Dans un rapport récent, le ministère de la Justice a identifié quatre principales menaces pesant sur le secteur du notariat : les transactions immobilières suspectes susceptibles de dissimuler du blanchiment d’argent, telles que l’achat de biens en espèces, le transfert répété de propriété, les acquisitions en deçà ou au-dessus de la valeur réelle, ou encore l’utilisation d’intermédiaires (sociétés fictives, prête-noms) pour masquer l’identité du véritable propriétaire.

La fraude, notamment l’escroquerie et la participation à celle-ci, a été classée parmi les formes les plus graves de manipulation juridique. Elle permet d’accorder une « apparence » de légalité à des opérations frauduleuses, avec un risque aggravé lorsque le notaire ou ses collaborateurs y participent par négligence, complicité ou tolérance.

Le rapport pointe également plusieurs lacunes techniques et organisationnelles dans le secteur : absence d’un système d’information intégré reliant les chambres régionales à l’ensemble des offices notariaux, manque de bases de données fiables pour la vérification des identités et des sources de financement, ainsi qu’une insuffisance de ressources humaines qualifiées pour évaluer les risques liés aux transactions.

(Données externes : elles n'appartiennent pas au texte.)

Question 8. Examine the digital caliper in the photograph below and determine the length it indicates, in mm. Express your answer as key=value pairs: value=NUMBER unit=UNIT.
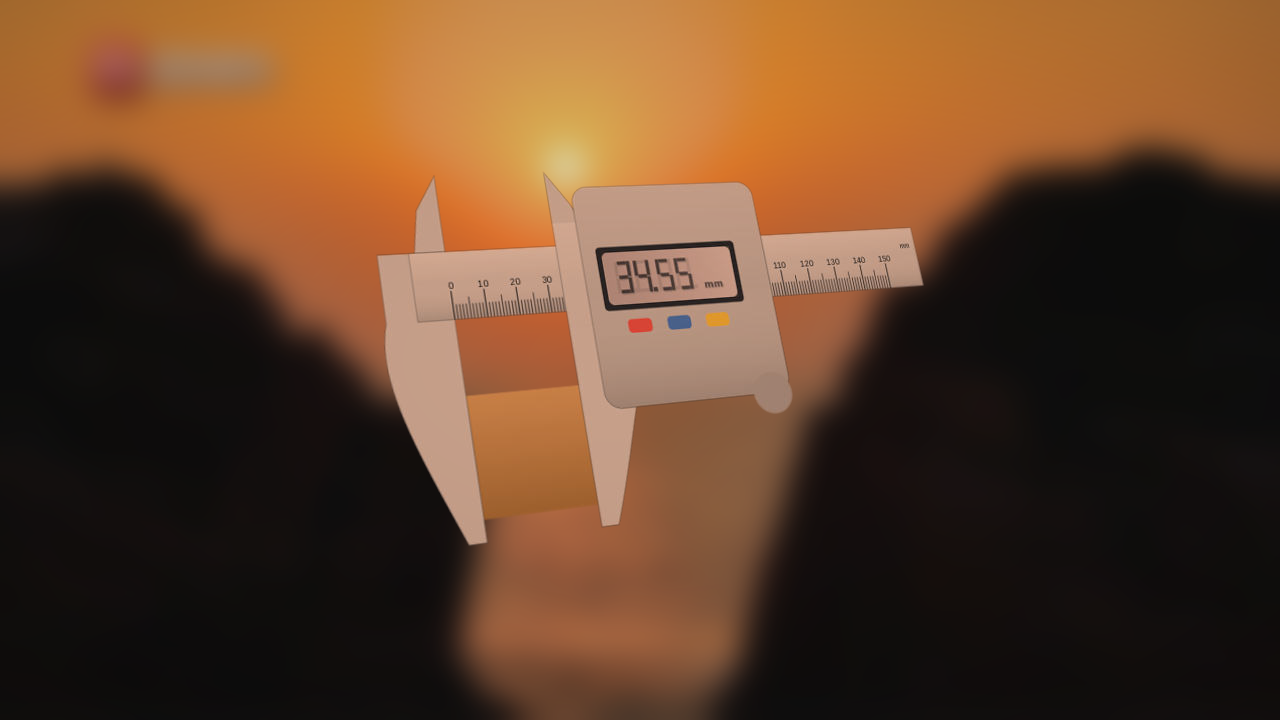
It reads value=34.55 unit=mm
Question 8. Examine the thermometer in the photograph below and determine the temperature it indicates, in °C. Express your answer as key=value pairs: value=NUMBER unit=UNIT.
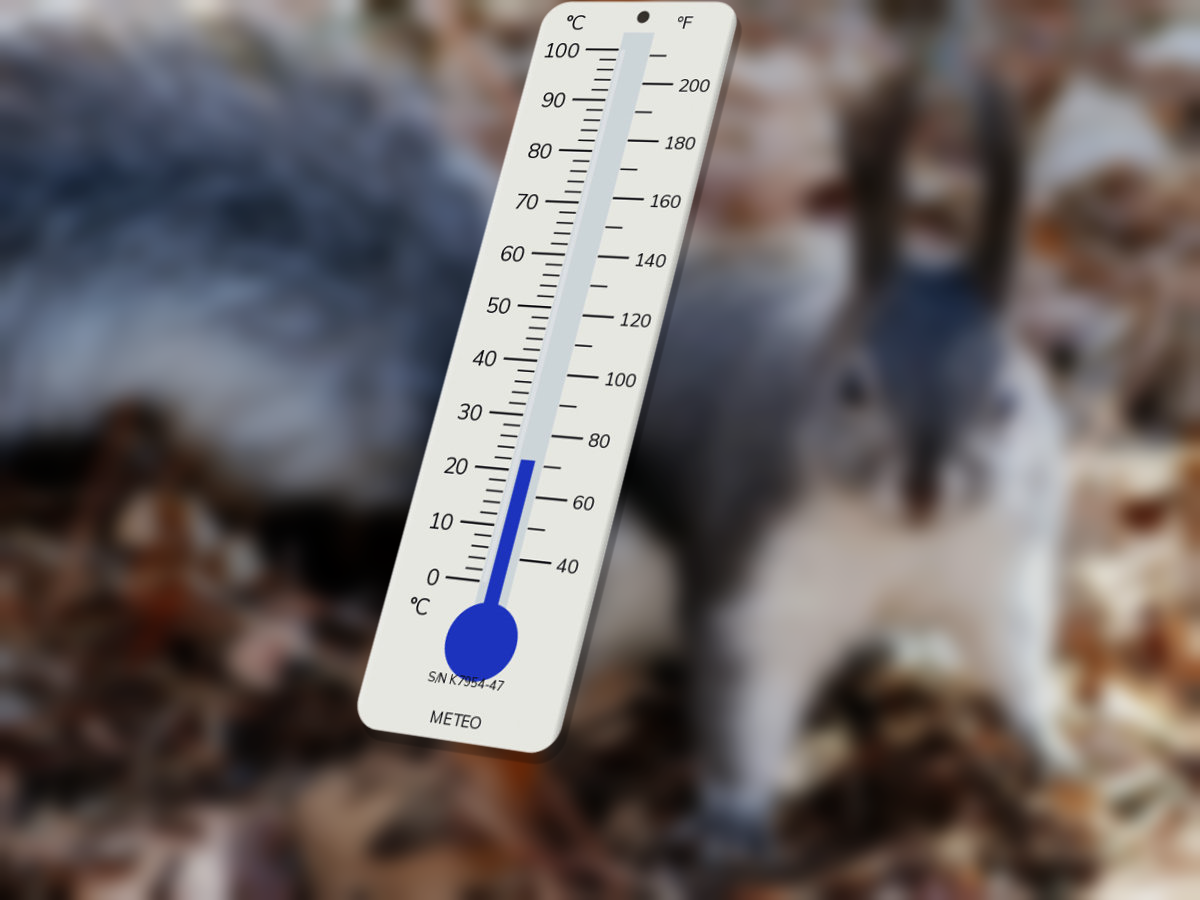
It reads value=22 unit=°C
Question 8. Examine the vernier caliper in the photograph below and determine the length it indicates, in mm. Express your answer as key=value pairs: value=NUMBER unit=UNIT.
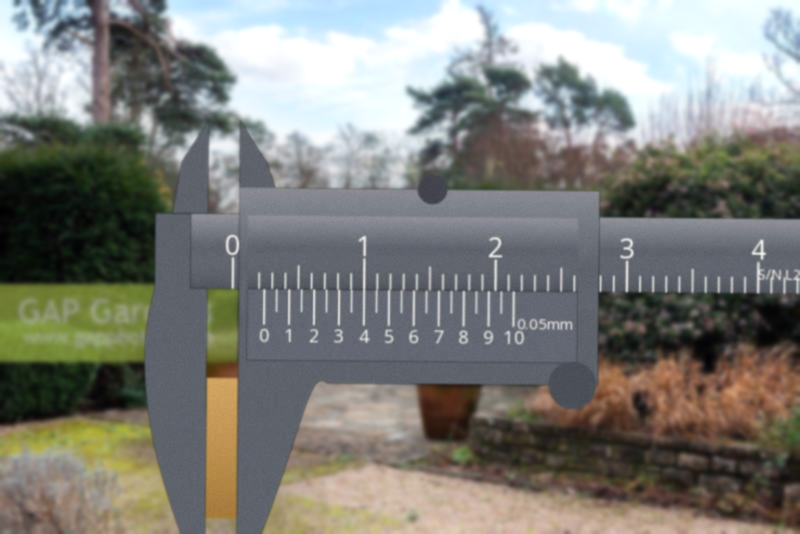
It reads value=2.4 unit=mm
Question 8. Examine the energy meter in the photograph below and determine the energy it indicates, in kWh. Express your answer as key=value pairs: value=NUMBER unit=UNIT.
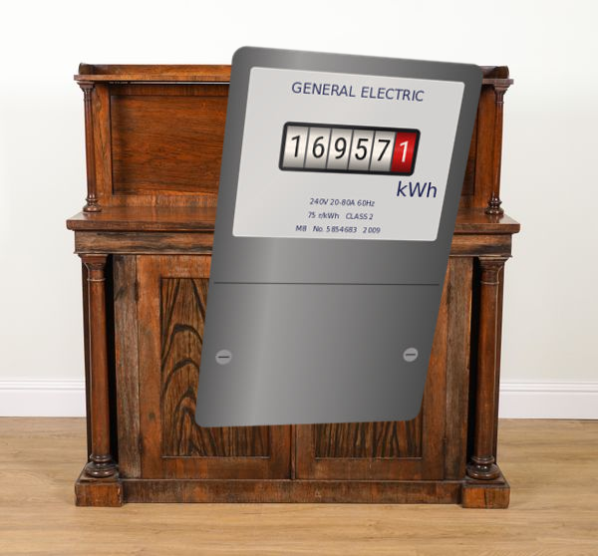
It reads value=16957.1 unit=kWh
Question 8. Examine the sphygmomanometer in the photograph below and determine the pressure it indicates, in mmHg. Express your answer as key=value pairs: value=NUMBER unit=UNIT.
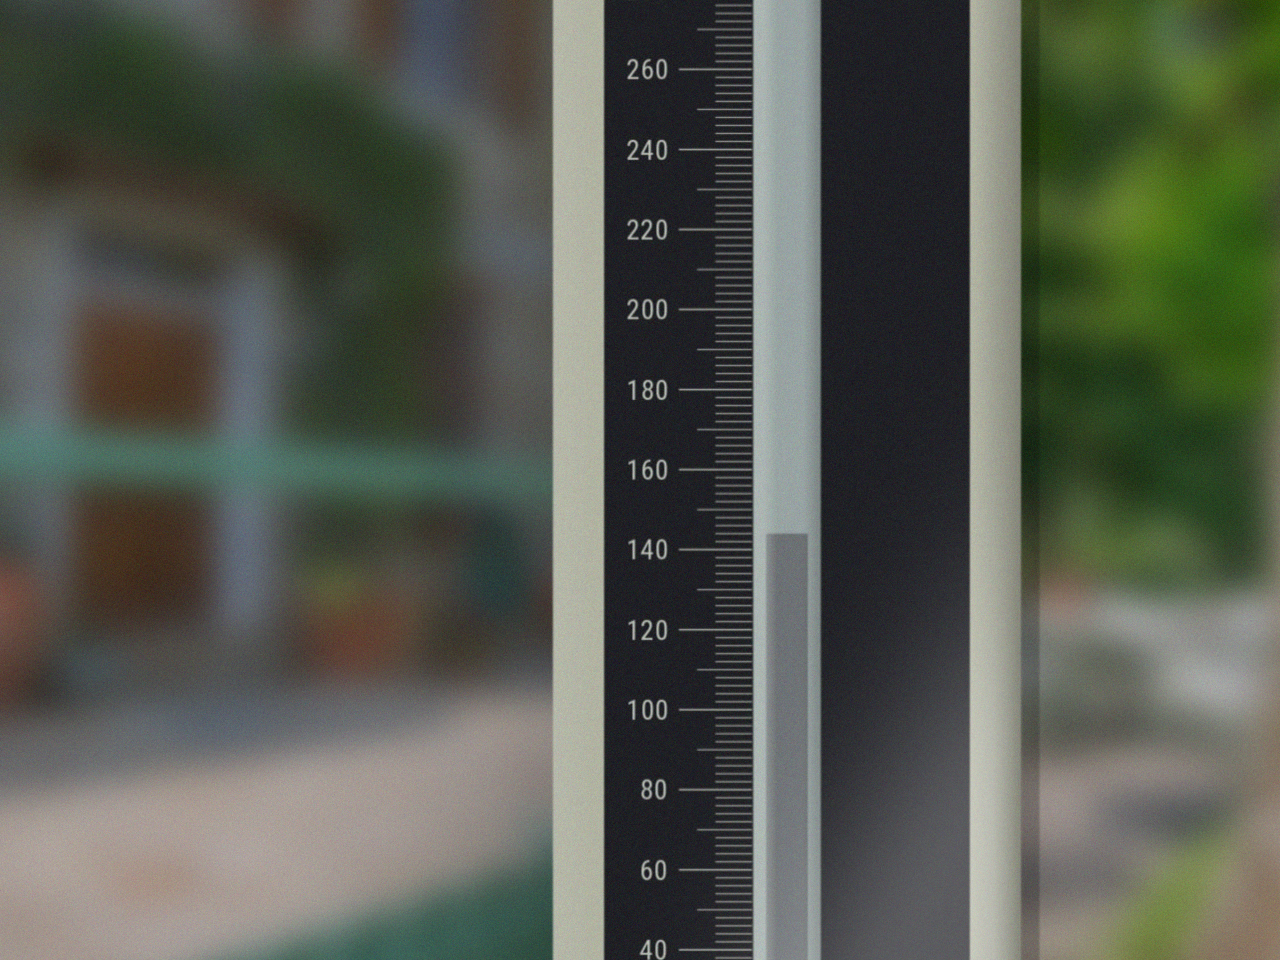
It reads value=144 unit=mmHg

En pratique, les notaires se limitent souvent à la vérification des documents fournis (pièces d’identité, titres de propriété, justificatifs divers) sans procéder à une « analyse approfondie » des opérations, alors que la loi les y oblige. Cette faiblesse accroît la vulnérabilité du secteur face aux tentatives de blanchiment et aux pratiques frauduleuses.